How to Perform Under Pressure
Okay, it’s your big day. Everything is on the line. All of your blood and sweat has led up to this point and now it really matters. What happens next is up to you.
And, if you’re like most people, you will choke. Relatively few can perform under pressure. Even highly skilled people, when under stress, will see their performance suffer.
Why is that and what can we do about it? Paul Sullivan, in his book Clutch, offers some guidance. As a former competitive athlete as well as from a career in business, I found it extremely insightful and that it rang true. Therefore, I won’t even try to masquerade the ideas as my own, but will simply pass them on.
What Makes You Choke
We’re often our own worst enemy. Top performers like golfer Tiger Woods, JP Morgan’s Jamie Diamond or super lawyer David Boies out-perform not just because of greater aptitude, but because they are at their best when it counts the most.
Most of us, on the other hand, tend to perform worse when it really matters. Sullivan gives three reasons why.
Inability to Accept Responsibility: We humans are naturally superstitious. We look for omens that bode well or evil. Our brains are wired to seek out patterns. However, until you accept responsibility for success and failure, you’ll always be giving yourself an excuse to falter.
Overthinking: One of the toughest things about high-pressure situations is that there is a lot more to think about than just our own performance. We envision the accolades if we prevail and condemnation if we falter. Neither of these things, however, have anything to do with how we execute.
Overconfidence: When things are going well, you think you can’t lose. Obviously, you can. Whenever it seems that there is no trouble on the horizon, chances are that you’re missing something.
5 Keys to Performing Under Pressure
While Sullivan offers some tips on what to avoid, he spends most of the book explaining how to do it right. He describes five key traits of people who are “clutch.”
Focus: As Shakespeare once wrote, “Life is a tale told by an idiot, full of sound and fury, signifying nothing.”
In any endeavor, there are plenty of things that signify nothing and even more idiots that will tell us that they mean something. With so much around to distract us, it’s easy to lose focus. In high pressure situations, keeping your mind on what’s truly important is even harder.
And what’s important? What you need to do next. It’s crucial to focus on the task at hand.
Discipline: We all have some things that we like to do and that we’re good at. We can usually impress people with our talents, so there is a self reinforcing effect. Others encourage us to do what we do best, therefore we do more of it and get better at it, which earns us even more admiration.
Much less is said about the stuff we hate doing. That could be getting to the gym when we feel tired, making it to meetings on time, sending thank you notes or learning a new skill. These things are hard to do consistently, when we’re tired or depressed, day after day, decade after decade.
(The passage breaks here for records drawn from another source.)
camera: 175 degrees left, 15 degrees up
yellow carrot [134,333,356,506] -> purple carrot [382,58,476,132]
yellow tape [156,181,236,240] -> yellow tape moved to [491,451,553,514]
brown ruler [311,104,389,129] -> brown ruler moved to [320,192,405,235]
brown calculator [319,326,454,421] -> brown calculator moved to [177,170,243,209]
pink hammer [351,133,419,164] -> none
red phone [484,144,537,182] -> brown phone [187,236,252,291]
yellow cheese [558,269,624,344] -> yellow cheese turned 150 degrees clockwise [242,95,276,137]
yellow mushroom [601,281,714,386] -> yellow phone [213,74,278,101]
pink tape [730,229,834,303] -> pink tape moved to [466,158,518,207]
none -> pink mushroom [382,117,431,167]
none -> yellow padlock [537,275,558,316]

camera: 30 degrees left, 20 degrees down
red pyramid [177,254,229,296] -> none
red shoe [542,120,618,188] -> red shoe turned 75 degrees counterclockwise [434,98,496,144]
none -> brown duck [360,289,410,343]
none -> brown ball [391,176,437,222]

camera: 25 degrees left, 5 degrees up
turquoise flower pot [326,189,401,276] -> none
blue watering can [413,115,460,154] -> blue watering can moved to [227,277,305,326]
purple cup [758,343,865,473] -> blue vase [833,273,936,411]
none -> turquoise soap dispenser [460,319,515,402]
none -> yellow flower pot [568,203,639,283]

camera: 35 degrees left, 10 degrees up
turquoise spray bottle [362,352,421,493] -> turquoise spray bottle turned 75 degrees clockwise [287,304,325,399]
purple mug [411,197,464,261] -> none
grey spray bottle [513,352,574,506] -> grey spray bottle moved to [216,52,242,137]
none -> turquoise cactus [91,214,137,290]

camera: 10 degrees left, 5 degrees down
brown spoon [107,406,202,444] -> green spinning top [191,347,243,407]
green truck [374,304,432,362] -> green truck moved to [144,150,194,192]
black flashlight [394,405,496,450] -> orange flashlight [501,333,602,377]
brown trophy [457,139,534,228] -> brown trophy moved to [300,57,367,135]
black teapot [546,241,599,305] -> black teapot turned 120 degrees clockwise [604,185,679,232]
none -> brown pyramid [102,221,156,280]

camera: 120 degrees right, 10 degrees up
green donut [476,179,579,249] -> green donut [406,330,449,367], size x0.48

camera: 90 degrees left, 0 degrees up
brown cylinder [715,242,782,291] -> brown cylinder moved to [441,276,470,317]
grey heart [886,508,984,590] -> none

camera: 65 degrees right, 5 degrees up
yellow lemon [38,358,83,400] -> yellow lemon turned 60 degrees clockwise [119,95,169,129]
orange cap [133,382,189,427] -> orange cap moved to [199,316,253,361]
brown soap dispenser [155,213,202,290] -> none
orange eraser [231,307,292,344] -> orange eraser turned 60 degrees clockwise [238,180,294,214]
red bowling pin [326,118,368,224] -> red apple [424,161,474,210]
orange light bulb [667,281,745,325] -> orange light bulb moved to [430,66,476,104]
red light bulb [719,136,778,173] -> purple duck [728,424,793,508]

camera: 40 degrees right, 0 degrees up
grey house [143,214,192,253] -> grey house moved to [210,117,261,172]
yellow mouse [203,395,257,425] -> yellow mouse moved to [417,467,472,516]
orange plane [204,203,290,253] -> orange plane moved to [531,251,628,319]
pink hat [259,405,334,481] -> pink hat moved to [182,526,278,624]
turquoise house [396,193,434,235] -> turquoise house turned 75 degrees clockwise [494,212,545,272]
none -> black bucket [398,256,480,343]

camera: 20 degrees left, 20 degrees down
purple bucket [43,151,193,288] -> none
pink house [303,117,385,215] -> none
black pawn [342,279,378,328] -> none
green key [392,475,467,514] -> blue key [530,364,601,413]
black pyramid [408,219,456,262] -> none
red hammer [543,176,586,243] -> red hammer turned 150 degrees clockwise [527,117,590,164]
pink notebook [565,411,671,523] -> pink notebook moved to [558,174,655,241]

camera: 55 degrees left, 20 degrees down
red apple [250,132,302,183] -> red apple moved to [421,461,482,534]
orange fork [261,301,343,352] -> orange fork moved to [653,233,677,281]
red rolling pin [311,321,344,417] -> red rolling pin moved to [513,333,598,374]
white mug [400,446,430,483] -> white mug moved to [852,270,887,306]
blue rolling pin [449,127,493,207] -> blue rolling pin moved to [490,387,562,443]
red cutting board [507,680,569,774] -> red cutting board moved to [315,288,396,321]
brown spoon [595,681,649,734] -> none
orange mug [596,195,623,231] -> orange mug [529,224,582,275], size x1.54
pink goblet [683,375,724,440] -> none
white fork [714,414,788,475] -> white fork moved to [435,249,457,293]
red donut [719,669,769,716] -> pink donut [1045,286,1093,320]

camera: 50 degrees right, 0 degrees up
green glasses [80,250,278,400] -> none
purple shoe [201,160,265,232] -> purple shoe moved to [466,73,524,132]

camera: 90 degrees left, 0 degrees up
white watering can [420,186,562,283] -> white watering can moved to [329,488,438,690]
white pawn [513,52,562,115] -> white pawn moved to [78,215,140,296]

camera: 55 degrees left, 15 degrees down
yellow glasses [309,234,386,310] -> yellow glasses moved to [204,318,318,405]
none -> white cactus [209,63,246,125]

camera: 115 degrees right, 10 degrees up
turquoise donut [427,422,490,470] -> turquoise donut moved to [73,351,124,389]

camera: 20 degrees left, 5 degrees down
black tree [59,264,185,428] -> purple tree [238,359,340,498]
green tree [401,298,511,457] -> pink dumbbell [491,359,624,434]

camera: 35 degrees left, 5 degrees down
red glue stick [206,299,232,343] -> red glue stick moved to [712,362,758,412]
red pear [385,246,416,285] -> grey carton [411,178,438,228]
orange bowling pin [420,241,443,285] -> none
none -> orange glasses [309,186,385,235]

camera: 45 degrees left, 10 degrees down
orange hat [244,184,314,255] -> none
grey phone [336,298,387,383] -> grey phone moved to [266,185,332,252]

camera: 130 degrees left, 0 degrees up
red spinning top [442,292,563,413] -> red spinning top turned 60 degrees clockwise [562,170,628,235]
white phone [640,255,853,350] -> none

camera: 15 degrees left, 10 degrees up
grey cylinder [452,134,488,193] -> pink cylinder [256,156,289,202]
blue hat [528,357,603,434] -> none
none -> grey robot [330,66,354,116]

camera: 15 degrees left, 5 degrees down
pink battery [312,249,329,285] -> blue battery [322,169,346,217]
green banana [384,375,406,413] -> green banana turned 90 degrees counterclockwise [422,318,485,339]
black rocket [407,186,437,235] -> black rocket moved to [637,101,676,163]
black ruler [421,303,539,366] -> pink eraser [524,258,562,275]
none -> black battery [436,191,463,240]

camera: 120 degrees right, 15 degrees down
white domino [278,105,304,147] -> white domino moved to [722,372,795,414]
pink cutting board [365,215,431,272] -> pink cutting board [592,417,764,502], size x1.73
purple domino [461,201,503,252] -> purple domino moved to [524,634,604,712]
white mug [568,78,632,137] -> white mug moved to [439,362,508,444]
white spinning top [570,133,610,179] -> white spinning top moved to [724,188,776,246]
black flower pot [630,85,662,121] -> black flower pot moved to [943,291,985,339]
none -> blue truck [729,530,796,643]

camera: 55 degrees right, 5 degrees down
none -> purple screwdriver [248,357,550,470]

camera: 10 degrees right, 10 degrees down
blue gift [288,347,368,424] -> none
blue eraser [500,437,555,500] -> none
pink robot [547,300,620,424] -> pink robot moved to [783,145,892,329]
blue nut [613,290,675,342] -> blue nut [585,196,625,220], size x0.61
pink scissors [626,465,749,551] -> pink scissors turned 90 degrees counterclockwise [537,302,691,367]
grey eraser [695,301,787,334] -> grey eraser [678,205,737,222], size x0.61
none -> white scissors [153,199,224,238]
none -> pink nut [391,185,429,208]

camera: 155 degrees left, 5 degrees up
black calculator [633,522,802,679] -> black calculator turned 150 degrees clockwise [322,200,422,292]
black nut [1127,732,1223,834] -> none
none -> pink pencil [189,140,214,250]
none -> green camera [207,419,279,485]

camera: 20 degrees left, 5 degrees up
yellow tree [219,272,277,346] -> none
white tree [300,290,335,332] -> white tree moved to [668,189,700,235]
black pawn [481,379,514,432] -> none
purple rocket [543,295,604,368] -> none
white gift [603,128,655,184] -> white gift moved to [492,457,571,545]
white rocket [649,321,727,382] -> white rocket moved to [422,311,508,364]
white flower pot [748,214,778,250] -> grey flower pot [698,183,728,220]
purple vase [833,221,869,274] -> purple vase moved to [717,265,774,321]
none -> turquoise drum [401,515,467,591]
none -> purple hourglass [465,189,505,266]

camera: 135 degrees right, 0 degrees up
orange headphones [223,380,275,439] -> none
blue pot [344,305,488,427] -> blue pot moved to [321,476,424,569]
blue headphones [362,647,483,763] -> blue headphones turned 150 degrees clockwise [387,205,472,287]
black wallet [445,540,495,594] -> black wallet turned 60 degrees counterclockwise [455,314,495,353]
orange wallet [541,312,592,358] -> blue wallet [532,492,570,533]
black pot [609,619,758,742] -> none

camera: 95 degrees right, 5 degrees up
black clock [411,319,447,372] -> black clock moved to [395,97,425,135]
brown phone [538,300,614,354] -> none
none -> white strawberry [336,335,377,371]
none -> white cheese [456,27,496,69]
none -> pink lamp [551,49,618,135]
It’s a dreary business and others rarely notice our efforts.
Yet it’s the small, hard earned victories that make the difference. The things we struggle with when no one will notice and for which we are unlikely to get credit. That’s what separates mere talent and true excellence.
Adaptability: Mike Tyson famously said, “Everybody’s got a plan until they get hit.” While it’s always a good idea to have a strategy, you have to accept the fact that events almost never play out as you expect them to.
Great calamities, as well as great opportunities, usually come as a surprise. That’s what makes them such important events. If we expected them, they wouldn’t amount to much.
Being Present: There’s a natural human tendency to think about consequences, we are a risk averse species. However, in a pressure situation, it works against us. We think about what will happen if we prevail. “Oh, the glory!” We also think what will happen if we go down in flames “My God, the embarrassment!”
When it’s time to perform, thinking about outcomes will only get in the way. What you really need to do is focus on the task at hand.
Fear and Desire: He also points out that performance, at its core, is an emotional business. Dread of failure and desire for success play into it, which is why so many that have come from tough backgrounds or who have experienced true loss become excellent performers.
Finally, in addition to the excellent insights that Sullivan presents in his book, I would like to add one tip of my own:
Put yourself out there. Don’t hide. It’s only through giving yourself the opportunity to fail that you can ever really succeed. Performance under pressure, like anything else, is a skill and one that can be learned.